What is expected:
Every line of the data must be retyped exactly as it stands.

Available data:
-=-=-=-=-

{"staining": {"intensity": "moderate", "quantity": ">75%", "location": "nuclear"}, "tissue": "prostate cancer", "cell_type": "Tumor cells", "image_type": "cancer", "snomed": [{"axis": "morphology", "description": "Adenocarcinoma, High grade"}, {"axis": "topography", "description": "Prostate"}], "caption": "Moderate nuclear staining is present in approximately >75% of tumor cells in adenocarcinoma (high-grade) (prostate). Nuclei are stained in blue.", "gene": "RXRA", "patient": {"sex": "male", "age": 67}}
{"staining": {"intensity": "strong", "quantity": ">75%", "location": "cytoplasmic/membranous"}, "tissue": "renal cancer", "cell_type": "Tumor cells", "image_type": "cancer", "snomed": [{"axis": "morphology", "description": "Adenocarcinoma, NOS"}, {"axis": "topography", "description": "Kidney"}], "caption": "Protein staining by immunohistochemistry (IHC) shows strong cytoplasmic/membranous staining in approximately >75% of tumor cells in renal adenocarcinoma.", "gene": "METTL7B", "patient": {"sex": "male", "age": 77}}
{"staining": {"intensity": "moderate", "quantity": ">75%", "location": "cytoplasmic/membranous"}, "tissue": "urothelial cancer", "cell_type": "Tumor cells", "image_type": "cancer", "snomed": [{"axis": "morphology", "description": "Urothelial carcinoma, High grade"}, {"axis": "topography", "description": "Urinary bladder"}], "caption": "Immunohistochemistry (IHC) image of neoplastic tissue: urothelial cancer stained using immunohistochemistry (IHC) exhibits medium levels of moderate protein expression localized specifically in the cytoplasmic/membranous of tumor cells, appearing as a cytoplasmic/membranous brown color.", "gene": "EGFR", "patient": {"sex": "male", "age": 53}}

-=-=-=-=-

Task answer:
{"staining": {"intensity": "moderate", "quantity": ">75%", "location": "nuclear"}, "tissue": "prostate cancer", "cell_type": "Tumor cells", "image_type": "cancer", "snomed": [{"axis": "morphology", "description": "Adenocarcinoma, High grade"}, {"axis": "topography", "description": "Prostate"}], "caption": "Moderate nuclear staining is present in approximately >75% of tumor cells in adenocarcinoma (high-grade) (prostate). Nuclei are stained in blue.", "gene": "RXRA", "patient": {"sex": "male", "age": 67}}
{"staining": {"intensity": "strong", "quantity": ">75%", "location": "cytoplasmic/membranous"}, "tissue": "renal cancer", "cell_type": "Tumor cells", "image_type": "cancer", "snomed": [{"axis": "morphology", "description": "Adenocarcinoma, NOS"}, {"axis": "topography", "description": "Kidney"}], "caption": "Protein staining by immunohistochemistry (IHC) shows strong cytoplasmic/membranous staining in approximately >75% of tumor cells in renal adenocarcinoma.", "gene": "METTL7B", "patient": {"sex": "male", "age": 77}}
{"staining": {"intensity": "moderate", "quantity": ">75%", "location": "cytoplasmic/membranous"}, "tissue": "urothelial cancer", "cell_type": "Tumor cells", "image_type": "cancer", "snomed": [{"axis": "morphology", "description": "Urothelial carcinoma, High grade"}, {"axis": "topography", "description": "Urinary bladder"}], "caption": "Immunohistochemistry (IHC) image of neoplastic tissue: urothelial cancer stained using immunohistochemistry (IHC) exhibits medium levels of moderate protein expression localized specifically in the cytoplasmic/membranous of tumor cells, appearing as a cytoplasmic/membranous brown color.", "gene": "EGFR", "patient": {"sex": "male", "age": 53}}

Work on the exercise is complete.